MadMode

Dan Connolly's tinkering lab notebook

Ubuntu 5.10, archive.org, and .torrent files

I'm ready to say goodbye to my copy of Ubuntu 5.10 for i386 on CD, after nearly 2 decades of keeping it as a combination keepsake and software supply chain anchor. I donated it to archive.org:

Ubuntu 5.10

While brainstorming about Merkle trees for file access, I noticed that not only does archive.org OCR the PDF I gave them of the cover and support browsing of the contents of Ubuntu 5.10 i386.iso, but they provide ubuntu-5.10-pc_archive.torrent, which means I can have high-performance access to the the full contents of the CDs for just 29k of storage. And brave supports .torrent files natively with WebTorrent (WebTorrent Tutorial looks pretty straightforward.)

But what's in that .torrent file? Aha! bencode from BEP 3! I've heard of it in OCapN discussion but didn't realize it comes from bittorrent. BitTorrent bencode format tools is really handy, including stopping in a debugger to see the details:

image

BCode.hs from haskell-torrent has a crisp specification:

-- | BCode represents the structure of a bencoded file
data BCode = BInt Integer                       -- ^ An integer
           | BString B.ByteString               -- ^ A string of bytes
           | BArray [BCode]                     -- ^ An array
           | BDict (M.Map B.ByteString BCode)   -- ^ A key, value map
  deriving (Show, Eq)

...

-- | Return the hash of the info-dict in a torrent file
hashInfoDict :: BCode -> IO Digest
hashInfoDict bc =
  do ih <- case info bc of
              Nothing -> fail "Could not find infoHash"
              Just x  -> return x
     let encoded = encode ih
     digest $ L.fromChunks $ [encoded]

Playing with parse-torrent in a parse-torrent-ubuntu-5.10 project on StackBlitz is handy in that it shows the infoHash, b890d2e1174a809d1cd0437de30400c542e0a939, but its JSON output misled me about the real structure: there is no infoHash key in the file; there's an info dictionary that gets hashed.

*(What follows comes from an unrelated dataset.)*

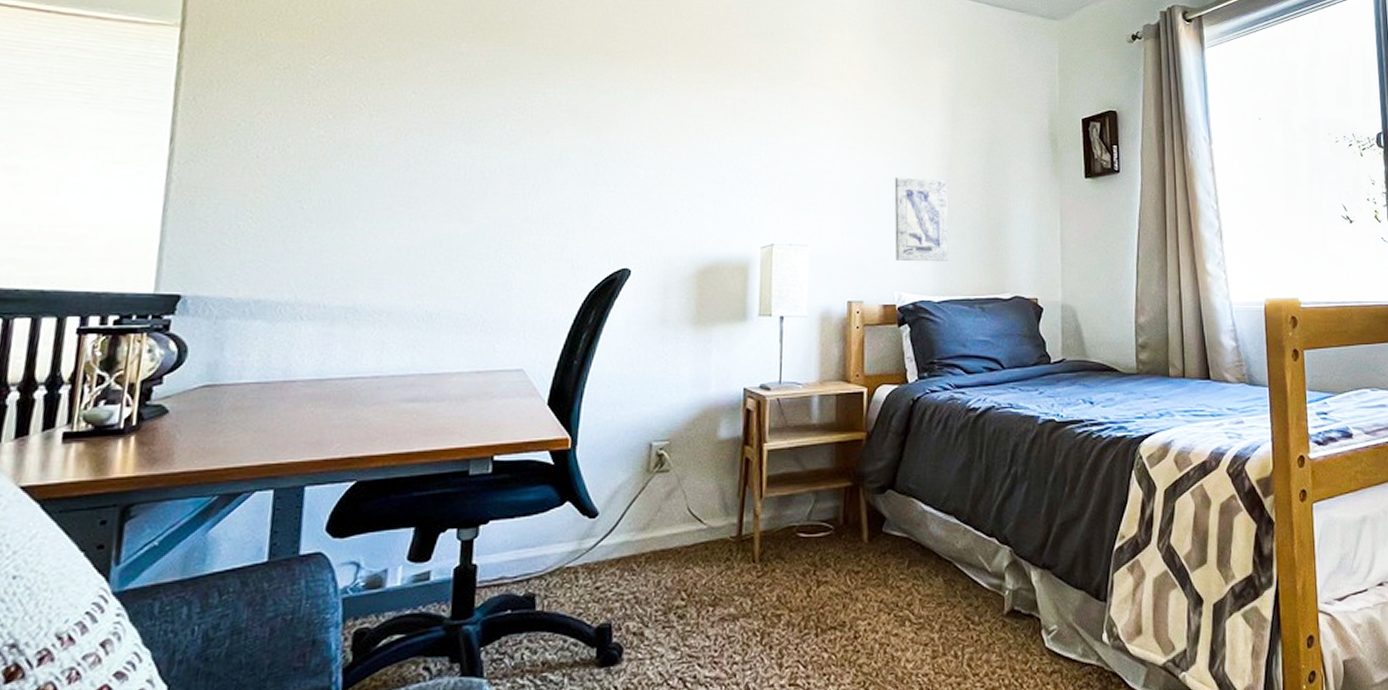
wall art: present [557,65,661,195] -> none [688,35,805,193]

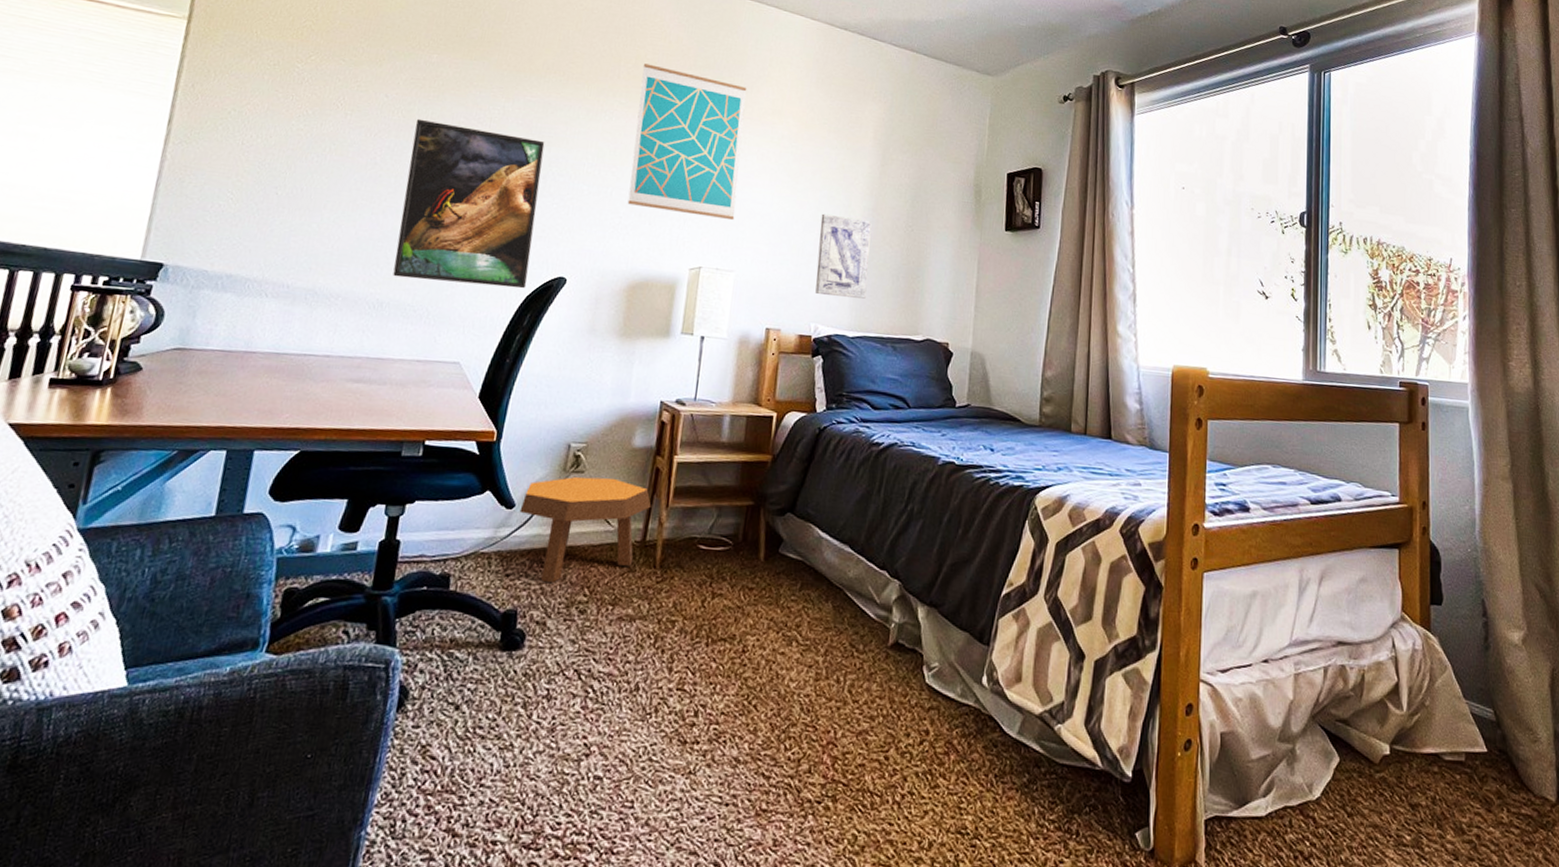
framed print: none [440,114,594,286] -> present [393,118,545,289]
footstool: none [604,473,745,590] -> present [519,476,652,582]
wall art: none [688,35,805,193] -> present [627,63,747,221]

Say... Ubuntu offers bittorrent as a download option; maybe they keep a 5.10 .torrent file around? I didn't find one from them, but I did find:

Note the Source; yes, Internet Archive ingests BitTorrents.

Somehow my Ubuntu 5.10 i386.iso is 632,262 kb, which is 300 kb larger than theirs (631,962 kb). Maybe some unused space captured by gnome-disk-utility when I ripped the CD?